Since we don't work with continuous event-based simulations, the integration timestep plays an important role in the resulting distribution. If the timestep is too large compared to the typical run lengths, the resulting distibution will be affected. But if the timestep is too small, the simulations will be too expensive. In most scenarios, a timestep $\Delta t \sim \tau/10$ is typically the largest value with which the correct run length distribution can be properly sampled.

using MicrobeAgents

L = 1000
space = ContinuousSpace((L,L,L))
dt = 0.1 # s
model = StandardABM(Microbe{3}, space, dt)

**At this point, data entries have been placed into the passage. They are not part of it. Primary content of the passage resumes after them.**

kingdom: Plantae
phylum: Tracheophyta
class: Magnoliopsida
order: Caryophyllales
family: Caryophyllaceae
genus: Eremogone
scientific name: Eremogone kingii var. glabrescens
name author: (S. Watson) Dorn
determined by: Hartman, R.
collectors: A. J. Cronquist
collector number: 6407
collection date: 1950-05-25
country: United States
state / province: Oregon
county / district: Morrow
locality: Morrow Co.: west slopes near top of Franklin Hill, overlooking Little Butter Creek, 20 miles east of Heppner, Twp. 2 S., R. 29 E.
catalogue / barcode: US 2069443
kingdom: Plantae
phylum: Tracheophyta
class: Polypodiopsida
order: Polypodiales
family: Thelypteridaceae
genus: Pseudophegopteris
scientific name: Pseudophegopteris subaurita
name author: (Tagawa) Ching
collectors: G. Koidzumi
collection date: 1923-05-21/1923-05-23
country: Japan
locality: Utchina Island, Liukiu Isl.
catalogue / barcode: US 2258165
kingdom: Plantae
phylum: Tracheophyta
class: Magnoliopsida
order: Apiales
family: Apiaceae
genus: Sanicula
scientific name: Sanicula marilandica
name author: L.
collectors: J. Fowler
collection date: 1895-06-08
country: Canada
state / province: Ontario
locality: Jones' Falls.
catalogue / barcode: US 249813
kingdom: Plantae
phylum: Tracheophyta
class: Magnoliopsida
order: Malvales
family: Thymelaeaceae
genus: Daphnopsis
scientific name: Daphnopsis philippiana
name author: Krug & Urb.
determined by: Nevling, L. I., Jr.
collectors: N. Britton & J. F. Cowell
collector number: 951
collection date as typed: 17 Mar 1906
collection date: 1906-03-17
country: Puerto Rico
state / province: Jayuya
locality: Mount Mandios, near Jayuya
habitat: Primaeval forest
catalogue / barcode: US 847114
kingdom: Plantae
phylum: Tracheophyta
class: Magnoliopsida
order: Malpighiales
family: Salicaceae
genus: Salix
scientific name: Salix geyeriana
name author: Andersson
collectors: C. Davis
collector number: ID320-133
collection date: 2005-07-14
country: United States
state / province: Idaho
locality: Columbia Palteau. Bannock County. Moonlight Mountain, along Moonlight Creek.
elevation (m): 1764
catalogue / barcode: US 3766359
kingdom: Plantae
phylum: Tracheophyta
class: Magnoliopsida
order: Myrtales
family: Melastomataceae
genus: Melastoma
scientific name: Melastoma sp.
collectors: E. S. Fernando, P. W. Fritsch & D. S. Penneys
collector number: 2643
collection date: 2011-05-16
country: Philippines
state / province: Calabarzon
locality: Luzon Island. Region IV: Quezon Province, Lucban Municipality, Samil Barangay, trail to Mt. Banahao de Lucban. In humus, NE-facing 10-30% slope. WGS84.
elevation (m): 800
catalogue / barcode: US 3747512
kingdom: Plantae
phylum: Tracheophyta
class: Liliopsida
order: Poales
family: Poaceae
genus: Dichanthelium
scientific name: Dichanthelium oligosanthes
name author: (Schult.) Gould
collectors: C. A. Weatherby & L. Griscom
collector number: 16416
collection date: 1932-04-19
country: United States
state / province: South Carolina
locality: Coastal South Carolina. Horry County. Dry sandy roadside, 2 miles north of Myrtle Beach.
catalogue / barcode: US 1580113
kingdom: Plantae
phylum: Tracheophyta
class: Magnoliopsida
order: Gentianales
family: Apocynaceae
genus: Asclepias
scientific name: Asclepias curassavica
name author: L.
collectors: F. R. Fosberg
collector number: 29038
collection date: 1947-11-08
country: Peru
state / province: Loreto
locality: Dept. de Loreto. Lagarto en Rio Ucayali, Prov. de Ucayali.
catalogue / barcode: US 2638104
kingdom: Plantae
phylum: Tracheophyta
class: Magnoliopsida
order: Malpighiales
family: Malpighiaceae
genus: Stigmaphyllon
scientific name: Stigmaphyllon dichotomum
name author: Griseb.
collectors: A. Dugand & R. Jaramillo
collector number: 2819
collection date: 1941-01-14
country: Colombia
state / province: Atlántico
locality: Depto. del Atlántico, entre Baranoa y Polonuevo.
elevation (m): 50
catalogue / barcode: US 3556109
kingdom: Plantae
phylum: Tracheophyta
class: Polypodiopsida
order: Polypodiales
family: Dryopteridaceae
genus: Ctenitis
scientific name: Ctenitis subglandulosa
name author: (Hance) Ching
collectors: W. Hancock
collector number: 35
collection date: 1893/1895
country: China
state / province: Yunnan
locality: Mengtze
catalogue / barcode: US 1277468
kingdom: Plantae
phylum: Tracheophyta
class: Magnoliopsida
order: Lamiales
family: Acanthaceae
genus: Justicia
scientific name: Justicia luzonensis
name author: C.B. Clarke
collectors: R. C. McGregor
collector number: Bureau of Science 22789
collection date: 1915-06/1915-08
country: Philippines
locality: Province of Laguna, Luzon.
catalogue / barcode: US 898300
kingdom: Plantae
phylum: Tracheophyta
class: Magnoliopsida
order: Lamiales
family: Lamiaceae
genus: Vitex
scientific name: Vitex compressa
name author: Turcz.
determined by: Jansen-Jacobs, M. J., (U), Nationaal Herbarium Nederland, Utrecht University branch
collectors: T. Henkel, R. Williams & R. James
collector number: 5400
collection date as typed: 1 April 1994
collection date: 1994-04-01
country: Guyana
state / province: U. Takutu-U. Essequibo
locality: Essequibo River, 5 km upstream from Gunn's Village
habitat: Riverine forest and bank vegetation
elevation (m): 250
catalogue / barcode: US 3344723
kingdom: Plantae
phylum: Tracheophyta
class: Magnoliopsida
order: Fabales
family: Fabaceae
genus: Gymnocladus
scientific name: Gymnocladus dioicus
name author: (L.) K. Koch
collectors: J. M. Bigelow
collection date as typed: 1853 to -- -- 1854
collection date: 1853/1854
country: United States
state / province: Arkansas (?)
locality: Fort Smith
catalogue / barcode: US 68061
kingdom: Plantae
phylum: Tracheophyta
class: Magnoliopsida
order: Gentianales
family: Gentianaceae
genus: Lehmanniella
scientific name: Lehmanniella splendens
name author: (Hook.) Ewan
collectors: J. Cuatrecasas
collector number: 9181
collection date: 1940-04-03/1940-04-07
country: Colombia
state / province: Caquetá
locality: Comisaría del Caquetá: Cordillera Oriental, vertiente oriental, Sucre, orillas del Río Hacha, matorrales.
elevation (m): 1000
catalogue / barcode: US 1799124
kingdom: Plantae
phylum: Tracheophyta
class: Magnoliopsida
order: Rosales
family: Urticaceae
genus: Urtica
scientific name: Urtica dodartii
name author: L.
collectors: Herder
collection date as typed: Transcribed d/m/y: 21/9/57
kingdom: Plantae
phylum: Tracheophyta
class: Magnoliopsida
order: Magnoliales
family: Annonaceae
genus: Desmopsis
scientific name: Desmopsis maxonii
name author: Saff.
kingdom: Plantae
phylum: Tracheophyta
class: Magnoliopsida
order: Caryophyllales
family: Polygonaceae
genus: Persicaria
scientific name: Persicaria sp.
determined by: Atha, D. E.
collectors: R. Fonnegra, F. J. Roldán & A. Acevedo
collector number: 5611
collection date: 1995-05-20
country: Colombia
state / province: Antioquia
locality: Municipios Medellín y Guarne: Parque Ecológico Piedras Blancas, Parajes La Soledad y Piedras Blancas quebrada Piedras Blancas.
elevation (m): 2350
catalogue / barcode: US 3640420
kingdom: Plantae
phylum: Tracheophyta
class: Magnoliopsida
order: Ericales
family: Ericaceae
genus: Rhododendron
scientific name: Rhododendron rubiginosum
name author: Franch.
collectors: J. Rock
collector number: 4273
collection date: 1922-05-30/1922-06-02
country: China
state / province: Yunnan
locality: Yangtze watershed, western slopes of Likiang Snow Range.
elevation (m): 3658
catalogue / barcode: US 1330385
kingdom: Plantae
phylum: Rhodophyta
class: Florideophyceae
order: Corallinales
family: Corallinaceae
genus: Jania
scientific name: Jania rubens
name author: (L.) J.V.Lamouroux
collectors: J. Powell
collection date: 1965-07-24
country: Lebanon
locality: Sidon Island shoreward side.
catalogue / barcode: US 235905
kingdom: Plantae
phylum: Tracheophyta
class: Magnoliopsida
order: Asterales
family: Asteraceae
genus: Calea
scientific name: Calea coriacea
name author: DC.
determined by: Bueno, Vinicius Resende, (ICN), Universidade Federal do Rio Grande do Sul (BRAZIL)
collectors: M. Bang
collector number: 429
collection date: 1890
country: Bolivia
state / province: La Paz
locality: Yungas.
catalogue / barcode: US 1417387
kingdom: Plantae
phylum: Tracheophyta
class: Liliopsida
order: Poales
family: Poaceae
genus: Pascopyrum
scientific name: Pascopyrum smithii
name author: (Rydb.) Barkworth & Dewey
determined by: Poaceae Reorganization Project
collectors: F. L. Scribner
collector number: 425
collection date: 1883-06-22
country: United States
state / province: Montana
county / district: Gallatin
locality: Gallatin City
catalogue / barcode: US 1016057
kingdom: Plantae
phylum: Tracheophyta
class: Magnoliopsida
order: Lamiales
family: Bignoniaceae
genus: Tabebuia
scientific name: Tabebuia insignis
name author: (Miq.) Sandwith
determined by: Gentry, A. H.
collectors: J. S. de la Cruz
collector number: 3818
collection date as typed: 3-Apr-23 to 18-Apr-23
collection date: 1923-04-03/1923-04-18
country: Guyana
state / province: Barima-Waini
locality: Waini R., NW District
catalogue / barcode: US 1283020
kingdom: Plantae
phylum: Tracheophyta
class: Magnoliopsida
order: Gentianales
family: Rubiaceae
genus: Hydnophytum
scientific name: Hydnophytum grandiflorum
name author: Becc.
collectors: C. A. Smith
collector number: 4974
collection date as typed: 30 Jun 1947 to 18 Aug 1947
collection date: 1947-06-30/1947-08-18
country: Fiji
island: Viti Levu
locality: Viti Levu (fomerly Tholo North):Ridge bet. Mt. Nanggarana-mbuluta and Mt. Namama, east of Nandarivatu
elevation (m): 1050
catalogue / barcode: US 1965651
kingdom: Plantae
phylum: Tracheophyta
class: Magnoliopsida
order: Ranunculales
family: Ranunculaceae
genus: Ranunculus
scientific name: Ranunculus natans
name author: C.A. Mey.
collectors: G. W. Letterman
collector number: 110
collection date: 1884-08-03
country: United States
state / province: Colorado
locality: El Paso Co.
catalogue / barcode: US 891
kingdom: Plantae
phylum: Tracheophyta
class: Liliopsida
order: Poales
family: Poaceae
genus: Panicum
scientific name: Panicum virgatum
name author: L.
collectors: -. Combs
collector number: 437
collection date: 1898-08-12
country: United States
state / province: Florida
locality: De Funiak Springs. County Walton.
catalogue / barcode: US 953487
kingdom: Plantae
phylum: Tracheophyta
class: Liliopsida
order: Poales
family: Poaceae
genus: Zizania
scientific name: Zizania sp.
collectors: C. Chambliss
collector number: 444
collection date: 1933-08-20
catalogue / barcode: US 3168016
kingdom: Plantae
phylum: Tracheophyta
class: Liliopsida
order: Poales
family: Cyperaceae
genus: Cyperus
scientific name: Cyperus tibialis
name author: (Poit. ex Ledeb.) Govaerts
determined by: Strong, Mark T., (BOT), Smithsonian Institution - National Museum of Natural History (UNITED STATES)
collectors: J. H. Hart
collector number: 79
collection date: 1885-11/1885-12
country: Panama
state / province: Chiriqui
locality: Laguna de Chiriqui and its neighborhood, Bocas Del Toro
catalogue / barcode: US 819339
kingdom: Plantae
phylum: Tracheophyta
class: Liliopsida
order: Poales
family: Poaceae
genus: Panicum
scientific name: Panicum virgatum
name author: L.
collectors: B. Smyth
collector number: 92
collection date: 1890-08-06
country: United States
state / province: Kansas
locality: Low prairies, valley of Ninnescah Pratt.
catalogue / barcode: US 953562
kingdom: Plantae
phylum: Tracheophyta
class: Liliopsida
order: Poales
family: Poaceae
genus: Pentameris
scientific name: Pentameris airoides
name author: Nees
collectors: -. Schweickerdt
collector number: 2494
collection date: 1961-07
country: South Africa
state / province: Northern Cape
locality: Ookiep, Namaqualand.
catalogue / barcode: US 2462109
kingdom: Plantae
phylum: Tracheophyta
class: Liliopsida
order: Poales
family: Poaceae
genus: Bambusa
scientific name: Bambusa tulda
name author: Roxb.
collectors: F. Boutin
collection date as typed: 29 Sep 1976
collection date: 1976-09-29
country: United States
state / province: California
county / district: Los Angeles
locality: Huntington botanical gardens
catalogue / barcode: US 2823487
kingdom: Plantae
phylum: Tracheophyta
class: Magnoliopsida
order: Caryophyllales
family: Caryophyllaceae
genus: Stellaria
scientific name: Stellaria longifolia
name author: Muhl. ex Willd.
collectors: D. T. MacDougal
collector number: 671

runtime_expected = 2.0 # s
unbiased_turn_rate = 1 / runtime_expected # Hz
n = 500
for i in 1:n
    add_agent!(model; turn_rate=unbiased_turn_rate)
end

nsteps = 10000
adata = [velocity]
adf, = run!(model, nsteps; adata)

To verify that we sample the expected distribution, we will first estimate the run lengths in our simulation with Analysis.detect_turns! and Analysis.run_durations, and then we will fit the resulting distribution with an Exponential distribution from Distributions.jl. We expect the fitted distribution to match our histogram and return a timescale tau close to the value of runtime_expected.

using Distributions
Analysis.detect_turns!(adf)
run_lengths = vcat(Analysis.run_durations(adf)...) .* dt
estimated_pdf = fit(Exponential, run_lengths)
τ = scale(estimated_pdf)

using Plots
histogram(run_lengths; bins=dt/2:2dt:5τ, normalize=:pdf,
    lab="Simulation; τ = $(runtime_expected) s", lw=0)
plot!(dt:dt:5τ, t -> pdf(estimated_pdf, t-dt); lw=2,
    lab="exp(-t/τ)/τ; τ = $(round(τ;digits=3)) s")
plot!(xlab="Δt (s)", ylab="P(Δt)")